● **DOCUMENT EXCERPT**:
'''
The spy film, also known as the spy thriller, is a genre of film that deals with the subject of fictional espionage, either in a realistic way (such as the adaptations of John le Carré) or as a basis for fantasy (such as many James Bond films). Many novels in the spy fiction genre have been adapted as films, including works by John Buchan, le Carré, Ian Fleming (Bond) and Len Deighton. It is a significant aspect of British cinema, with leading British directors such as Alfred Hitchcock and Carol Reed making notable contributions and many films set in the British Secret Service.

Spy films show the espionage activities of government agents and their risk of being discovered by their enemies. From the Nazi espionage thrillers of the 1940s to the James Bond films of the 1960s and to the high-tech blockbusters of today, the spy film has long been popular with audiences worldwide. Offering a combination of escapism, technological thrills, and exotic locales, many spy films combine the action and science fiction genres, presenting clearly delineated heroes for audiences to root for and villains they want to see defeated. They may also involve elements of political thrillers. However, there are many that are comedic (mostly action comedy films if they fall under that genre).

James Bond is the most famous of film spies, but there were also more serious, probing works like le Carré's The Spy Who Came in from the Cold that also emerged from the Cold War. As the Cold War ended, the newest villain became terrorism and more often involved the Middle East.
'''
● **EXERCISE AIM**:
Do these statements agree with the spy film text above? (a) The adaptations of John le Carré are cited as a realistic treatment of espionage. (b) Spy films are never comedic. (c) After the Cold War ended, terrorism became the newest villain. Answer each with yes or no and quote the deciding words.

● **STUDY MATERIAL**:
'''
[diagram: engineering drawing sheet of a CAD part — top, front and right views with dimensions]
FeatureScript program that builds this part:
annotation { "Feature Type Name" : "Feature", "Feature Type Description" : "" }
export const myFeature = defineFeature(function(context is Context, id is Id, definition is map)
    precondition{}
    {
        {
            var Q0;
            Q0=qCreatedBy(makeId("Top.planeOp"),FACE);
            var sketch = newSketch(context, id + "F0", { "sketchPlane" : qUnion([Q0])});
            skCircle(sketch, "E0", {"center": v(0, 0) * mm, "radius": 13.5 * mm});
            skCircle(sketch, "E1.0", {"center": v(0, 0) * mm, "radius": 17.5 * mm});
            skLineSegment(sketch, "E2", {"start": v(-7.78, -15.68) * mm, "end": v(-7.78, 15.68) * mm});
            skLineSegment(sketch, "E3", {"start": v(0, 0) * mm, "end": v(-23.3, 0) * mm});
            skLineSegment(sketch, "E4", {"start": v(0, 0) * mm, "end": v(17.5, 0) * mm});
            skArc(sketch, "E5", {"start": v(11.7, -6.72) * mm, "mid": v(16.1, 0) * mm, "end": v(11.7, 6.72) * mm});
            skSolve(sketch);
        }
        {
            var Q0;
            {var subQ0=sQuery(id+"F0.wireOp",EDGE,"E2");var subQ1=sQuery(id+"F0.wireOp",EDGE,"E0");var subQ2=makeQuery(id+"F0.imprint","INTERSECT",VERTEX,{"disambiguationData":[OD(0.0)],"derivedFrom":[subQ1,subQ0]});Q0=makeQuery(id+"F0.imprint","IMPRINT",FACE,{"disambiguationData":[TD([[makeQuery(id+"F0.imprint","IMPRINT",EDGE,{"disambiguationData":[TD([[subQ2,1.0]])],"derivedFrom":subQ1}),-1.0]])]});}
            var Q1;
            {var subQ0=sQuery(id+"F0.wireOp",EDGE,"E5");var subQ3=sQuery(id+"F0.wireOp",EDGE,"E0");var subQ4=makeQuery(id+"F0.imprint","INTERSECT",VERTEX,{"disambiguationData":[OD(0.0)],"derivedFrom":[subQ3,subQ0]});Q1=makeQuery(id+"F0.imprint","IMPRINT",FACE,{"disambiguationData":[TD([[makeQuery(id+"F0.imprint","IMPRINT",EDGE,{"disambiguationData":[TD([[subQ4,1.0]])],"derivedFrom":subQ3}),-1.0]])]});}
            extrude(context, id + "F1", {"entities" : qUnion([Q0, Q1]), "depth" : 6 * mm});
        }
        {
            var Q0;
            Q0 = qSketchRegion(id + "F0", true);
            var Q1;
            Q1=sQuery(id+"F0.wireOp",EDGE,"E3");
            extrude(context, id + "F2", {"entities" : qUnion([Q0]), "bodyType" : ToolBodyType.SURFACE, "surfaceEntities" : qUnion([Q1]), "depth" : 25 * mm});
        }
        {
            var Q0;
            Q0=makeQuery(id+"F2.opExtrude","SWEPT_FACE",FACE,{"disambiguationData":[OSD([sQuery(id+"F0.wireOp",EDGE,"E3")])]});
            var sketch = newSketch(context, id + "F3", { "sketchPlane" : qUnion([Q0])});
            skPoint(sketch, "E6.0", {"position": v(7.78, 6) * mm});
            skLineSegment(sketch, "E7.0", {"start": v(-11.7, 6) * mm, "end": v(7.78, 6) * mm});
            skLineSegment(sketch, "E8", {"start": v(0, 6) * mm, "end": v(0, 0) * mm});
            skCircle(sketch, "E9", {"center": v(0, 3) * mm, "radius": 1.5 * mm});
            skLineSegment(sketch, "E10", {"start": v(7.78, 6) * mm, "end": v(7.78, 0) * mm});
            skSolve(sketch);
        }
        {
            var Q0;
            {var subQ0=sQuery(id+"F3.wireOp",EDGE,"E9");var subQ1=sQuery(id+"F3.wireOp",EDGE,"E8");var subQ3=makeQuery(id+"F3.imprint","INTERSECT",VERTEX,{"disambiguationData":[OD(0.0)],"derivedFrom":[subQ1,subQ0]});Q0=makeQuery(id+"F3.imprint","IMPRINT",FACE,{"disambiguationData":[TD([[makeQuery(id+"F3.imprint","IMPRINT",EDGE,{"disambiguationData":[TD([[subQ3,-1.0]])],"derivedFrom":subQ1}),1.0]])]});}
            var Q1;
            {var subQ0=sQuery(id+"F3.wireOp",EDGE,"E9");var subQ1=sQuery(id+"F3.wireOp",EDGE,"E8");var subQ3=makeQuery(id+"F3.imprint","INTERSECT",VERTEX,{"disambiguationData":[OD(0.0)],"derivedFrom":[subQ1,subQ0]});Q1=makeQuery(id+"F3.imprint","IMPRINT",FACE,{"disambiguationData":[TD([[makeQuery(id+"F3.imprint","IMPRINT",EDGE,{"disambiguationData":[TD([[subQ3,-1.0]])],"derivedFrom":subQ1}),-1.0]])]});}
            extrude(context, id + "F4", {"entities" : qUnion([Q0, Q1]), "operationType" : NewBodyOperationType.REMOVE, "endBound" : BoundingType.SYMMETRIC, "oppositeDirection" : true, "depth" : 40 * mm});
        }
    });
'''
● **WRITTEN RESPONSE**:
(a) Yes: "either in a realistic way (such as the adaptations of John le Carré)"
(b) No: "However, there are many that are comedic"
(c) Yes: "As the Cold War ended, the newest villain became terrorism"